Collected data

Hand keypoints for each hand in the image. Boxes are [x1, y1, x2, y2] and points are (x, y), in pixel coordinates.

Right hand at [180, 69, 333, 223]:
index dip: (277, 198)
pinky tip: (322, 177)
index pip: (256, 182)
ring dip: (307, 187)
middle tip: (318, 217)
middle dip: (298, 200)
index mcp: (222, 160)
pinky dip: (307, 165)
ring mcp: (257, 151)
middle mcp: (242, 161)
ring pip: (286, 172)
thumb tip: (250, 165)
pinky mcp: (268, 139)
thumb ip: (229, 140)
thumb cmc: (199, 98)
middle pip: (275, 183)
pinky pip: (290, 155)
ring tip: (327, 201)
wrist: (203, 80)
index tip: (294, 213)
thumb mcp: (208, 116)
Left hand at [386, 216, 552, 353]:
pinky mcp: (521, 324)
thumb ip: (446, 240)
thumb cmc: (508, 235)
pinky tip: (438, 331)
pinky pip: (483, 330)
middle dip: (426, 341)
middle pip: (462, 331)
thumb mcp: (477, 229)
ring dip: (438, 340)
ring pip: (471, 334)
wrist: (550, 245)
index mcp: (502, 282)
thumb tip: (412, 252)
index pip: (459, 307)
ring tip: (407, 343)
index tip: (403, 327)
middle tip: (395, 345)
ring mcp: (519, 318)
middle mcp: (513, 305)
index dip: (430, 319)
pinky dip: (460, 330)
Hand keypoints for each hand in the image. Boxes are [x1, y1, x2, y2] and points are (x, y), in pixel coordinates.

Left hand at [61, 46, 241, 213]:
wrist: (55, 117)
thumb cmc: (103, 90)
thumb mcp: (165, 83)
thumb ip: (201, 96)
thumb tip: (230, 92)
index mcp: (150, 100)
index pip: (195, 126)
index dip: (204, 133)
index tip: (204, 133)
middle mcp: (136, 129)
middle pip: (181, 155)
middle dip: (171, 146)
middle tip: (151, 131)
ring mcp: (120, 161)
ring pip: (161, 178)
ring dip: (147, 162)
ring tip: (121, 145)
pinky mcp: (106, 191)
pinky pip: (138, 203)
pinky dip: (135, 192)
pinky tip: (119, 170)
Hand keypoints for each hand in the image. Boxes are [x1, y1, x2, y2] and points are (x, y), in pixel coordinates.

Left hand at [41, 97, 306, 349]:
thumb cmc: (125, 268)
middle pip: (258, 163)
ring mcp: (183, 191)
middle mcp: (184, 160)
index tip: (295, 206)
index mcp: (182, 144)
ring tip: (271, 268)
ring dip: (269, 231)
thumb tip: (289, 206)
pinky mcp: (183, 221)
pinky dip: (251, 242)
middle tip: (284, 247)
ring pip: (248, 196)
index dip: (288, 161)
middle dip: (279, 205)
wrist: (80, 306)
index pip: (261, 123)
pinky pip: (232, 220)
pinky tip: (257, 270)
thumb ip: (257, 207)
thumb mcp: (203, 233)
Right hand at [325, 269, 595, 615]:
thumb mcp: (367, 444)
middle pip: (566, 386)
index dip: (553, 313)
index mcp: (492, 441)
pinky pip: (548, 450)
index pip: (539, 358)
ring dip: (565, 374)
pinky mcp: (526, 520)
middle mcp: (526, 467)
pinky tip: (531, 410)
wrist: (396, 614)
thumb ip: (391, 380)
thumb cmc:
---
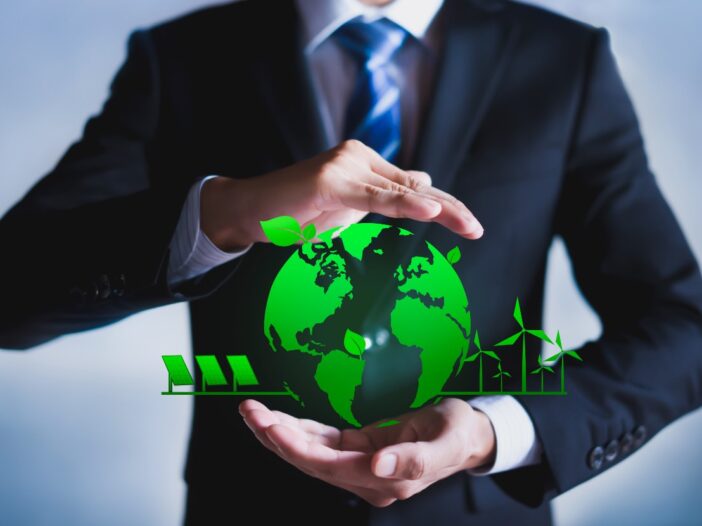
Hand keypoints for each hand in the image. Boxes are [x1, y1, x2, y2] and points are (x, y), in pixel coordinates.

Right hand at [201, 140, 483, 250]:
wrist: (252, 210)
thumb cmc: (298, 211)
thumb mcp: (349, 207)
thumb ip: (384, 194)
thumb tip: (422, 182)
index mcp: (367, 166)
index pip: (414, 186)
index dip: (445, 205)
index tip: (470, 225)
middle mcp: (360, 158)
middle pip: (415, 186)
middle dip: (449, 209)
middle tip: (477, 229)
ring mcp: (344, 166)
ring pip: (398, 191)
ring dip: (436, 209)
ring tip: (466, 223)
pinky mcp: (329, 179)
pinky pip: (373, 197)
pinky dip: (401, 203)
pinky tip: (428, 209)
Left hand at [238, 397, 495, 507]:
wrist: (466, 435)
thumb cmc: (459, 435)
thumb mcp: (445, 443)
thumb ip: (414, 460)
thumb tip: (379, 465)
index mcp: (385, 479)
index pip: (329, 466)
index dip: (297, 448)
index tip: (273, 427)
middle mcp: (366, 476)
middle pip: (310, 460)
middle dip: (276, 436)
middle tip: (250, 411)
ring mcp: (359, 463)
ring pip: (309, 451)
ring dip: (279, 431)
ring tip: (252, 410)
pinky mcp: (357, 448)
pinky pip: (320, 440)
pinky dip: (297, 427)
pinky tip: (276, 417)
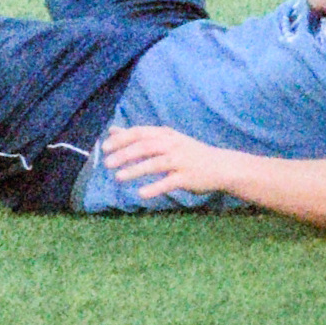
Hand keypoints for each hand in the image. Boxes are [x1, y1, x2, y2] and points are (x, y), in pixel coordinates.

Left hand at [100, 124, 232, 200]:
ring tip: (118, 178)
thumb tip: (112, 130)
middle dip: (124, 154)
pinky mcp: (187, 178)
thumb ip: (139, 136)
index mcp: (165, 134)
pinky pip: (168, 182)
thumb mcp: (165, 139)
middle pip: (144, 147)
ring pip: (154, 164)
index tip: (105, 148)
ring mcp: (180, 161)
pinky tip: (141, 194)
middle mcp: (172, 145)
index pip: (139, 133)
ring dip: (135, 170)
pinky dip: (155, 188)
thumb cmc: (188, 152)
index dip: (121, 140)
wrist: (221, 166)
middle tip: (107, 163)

INSTRUCTIONS TO FOLLOW -> Reproduce verbatim the lines above, from the line with "thumb tip: (112, 130)" through the line with "middle tip: (107, 163)".

RESULT OF THIS EXERCISE ->
thumb tip: (112, 130)
middle dip: (124, 154)
pinky mcp: (187, 178)
thumb ip: (139, 136)
index mcp: (165, 134)
pinky pip: (168, 182)
thumb mcp: (165, 139)
middle pip: (144, 147)
ring pip: (154, 164)
index tip: (105, 148)
ring mcp: (180, 161)
pinky tip: (141, 194)
middle mcp: (172, 145)
index pip: (139, 133)
ring dip: (135, 170)
pinky dip: (155, 188)
thumb cmc: (188, 152)
index dip: (121, 140)
wrist: (221, 166)
middle tip: (107, 163)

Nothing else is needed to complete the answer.